I was standing at the edge of the aisle in an old Chicago mansion, the kind with ivy curling up the brick walls and stained-glass windows that painted the floor in little splashes of color. My fingers were locked around my bouquet, knuckles white, the delicate lace of my family’s heirloom wedding dress itching at the back of my neck.

I was supposed to step forward.

The string quartet had just finished the processional.

The bridesmaids—my friends in pastel dresses that fluttered like watercolor—were lined up near the altar, their eyes shiny, their smiles wide. Our guests had risen from their seats. All eyes were supposed to be on me.

Instead, every single head in the room had turned toward the center of the aisle.

Toward her.

My sister, Valerie, was walking toward the altar in a wedding dress.
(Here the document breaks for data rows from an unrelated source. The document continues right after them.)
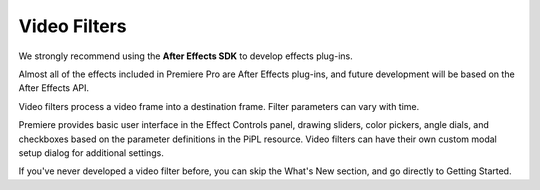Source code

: .. _video-filters/video-filters:

Video Filters
################################################################################

We strongly recommend using the **After Effects SDK** to develop effects plug-ins.

Almost all of the effects included in Premiere Pro are After Effects plug-ins, and future development will be based on the After Effects API.

Video filters process a video frame into a destination frame. Filter parameters can vary with time.

Premiere provides basic user interface in the Effect Controls panel, drawing sliders, color pickers, angle dials, and checkboxes based on the parameter definitions in the PiPL resource. Video filters can have their own custom modal setup dialog for additional settings.

If you've never developed a video filter before, you can skip the What's New section, and go directly to Getting Started.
For a second I honestly believed I’d blacked out or started hallucinating.

I blinked once, hard. Twice. The image didn’t change.

She was there—veil, bouquet, a white gown that was a little flashier and more dramatic than mine on purpose, I could tell. Her lips were painted in that red she knew our mother loved. Her smile was… wrong.

Too wide. Too satisfied.

Whispers rolled through the room like a wave.

“Is that…?”

“Wait, is she—?”

“What the hell is going on?”

Valerie’s eyes never left Michael, my groom, standing at the altar. He looked handsome in his dark suit, hair slicked back, jaw clean-shaven.

For months, the sight of him had made me feel safe.

Now he just looked… unreadable.

My chest constricted, air hacking in and out of my lungs in short bursts. I tried to step forward, tried to say something, but my feet felt bolted to the polished floor.